> **PROBLEM REQUIREMENTS**
In the passage about "probative value," when does the phrase appear to have entered the judicial lexicon?

> **READING TEXT**
The phrase "probative value" appears to have entered the judicial lexicon during the mid-twentieth century and, although at first used only sparingly, was thereafter increasingly deployed in contexts which connoted a holistic assessment of the character or quality of the evidence, unrestrained by any assumption that the evidence was reliable or credible.
For instance, in Myers v Director of Public Prosecutions, members of the House of Lords described the "probative value" of a document as dependent, to a large degree, on the likelihood of its contents being correct, accurate and true. In Jackson v The Queen, this Court held that in determining the "probative value" of an admission, it was necessary to look at "all the circumstances surrounding the making of it which tend to show either that it can safely be relied upon or that it would be unwise to do so" (emphasis added). The Court remarked:
"It would for example be clearly permissible to show that, at the time a person confessed to the commission of a crime, he was drunk or insane or had made it as the result of fear or under some other form of pressure and to base upon that evidence an argument that the confession had little or no probative value."

> **EXTRACTED INFORMATION**
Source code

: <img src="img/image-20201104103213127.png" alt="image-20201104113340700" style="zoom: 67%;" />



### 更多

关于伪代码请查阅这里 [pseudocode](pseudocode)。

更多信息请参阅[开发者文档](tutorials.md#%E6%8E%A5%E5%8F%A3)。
...
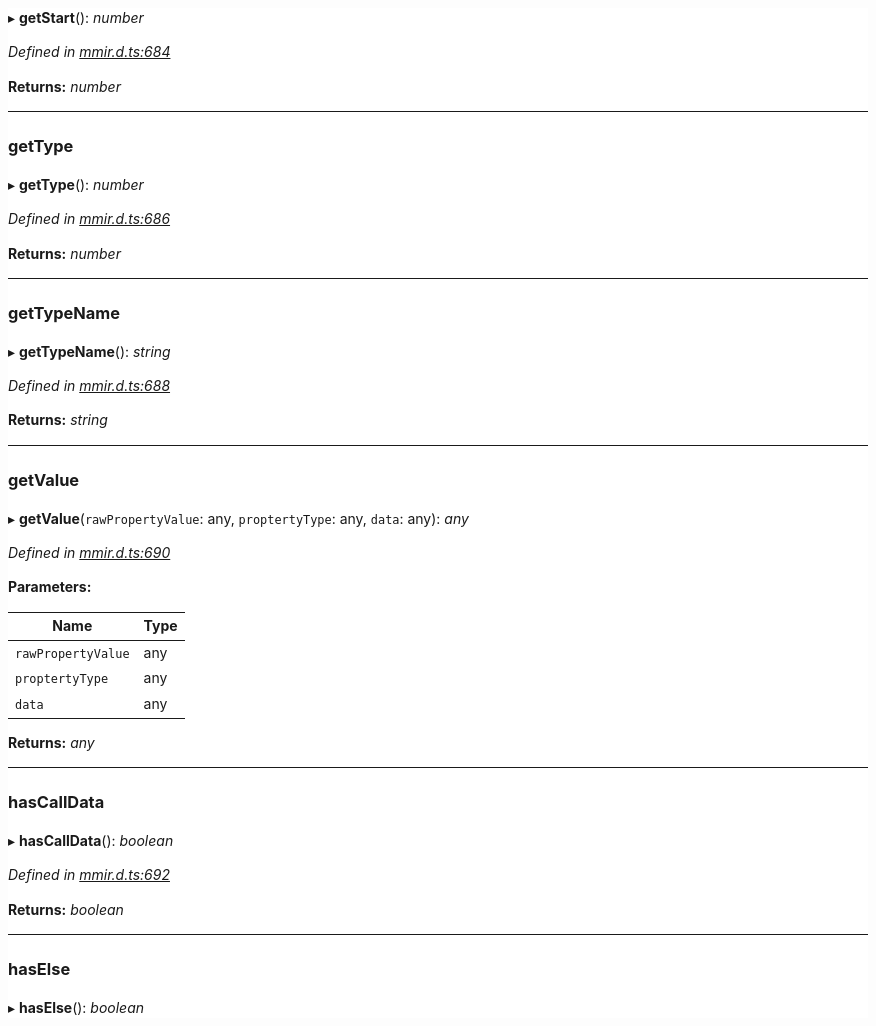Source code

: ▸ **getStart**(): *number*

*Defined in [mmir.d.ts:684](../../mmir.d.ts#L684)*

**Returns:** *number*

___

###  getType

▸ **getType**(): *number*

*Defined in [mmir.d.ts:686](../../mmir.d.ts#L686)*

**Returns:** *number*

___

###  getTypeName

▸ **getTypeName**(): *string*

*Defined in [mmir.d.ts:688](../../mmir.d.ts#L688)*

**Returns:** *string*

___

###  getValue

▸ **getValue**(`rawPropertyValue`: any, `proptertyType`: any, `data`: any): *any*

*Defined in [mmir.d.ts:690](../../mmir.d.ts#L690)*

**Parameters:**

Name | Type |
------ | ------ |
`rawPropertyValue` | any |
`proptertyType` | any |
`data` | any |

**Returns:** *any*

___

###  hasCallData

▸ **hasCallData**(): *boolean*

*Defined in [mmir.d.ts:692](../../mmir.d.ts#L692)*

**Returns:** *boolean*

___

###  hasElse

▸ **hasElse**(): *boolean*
---
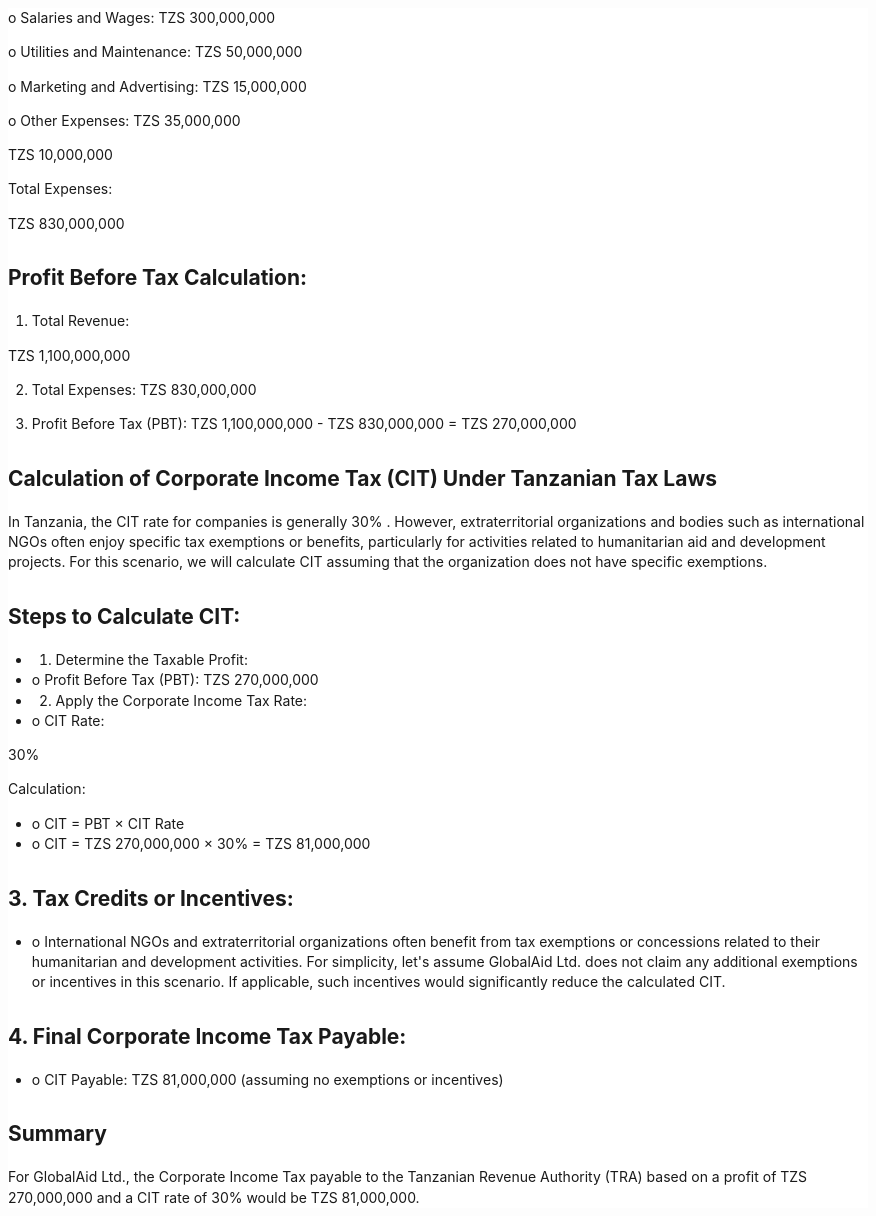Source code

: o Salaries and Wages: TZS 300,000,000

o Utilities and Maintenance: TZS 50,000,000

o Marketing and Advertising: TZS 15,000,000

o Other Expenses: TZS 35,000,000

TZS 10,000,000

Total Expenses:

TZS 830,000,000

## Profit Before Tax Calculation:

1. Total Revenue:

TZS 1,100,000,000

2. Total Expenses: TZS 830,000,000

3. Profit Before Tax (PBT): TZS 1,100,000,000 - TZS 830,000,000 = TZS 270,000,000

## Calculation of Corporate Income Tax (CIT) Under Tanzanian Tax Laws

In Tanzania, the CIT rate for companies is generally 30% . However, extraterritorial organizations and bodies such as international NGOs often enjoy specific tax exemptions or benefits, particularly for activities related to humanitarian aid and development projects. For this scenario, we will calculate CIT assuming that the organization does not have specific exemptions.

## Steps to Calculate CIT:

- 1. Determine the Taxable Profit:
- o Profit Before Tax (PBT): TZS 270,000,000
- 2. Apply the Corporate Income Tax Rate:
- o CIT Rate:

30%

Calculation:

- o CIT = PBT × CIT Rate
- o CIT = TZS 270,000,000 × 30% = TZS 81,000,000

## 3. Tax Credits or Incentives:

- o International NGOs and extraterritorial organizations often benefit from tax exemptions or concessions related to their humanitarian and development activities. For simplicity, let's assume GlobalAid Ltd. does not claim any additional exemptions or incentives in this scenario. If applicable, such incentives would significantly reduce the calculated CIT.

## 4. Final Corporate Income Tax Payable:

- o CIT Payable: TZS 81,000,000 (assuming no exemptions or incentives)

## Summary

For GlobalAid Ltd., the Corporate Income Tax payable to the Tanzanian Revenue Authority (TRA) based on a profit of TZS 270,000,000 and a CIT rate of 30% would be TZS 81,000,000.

> **OUTPUT FOR THIS TASK**
During the mid-twentieth century.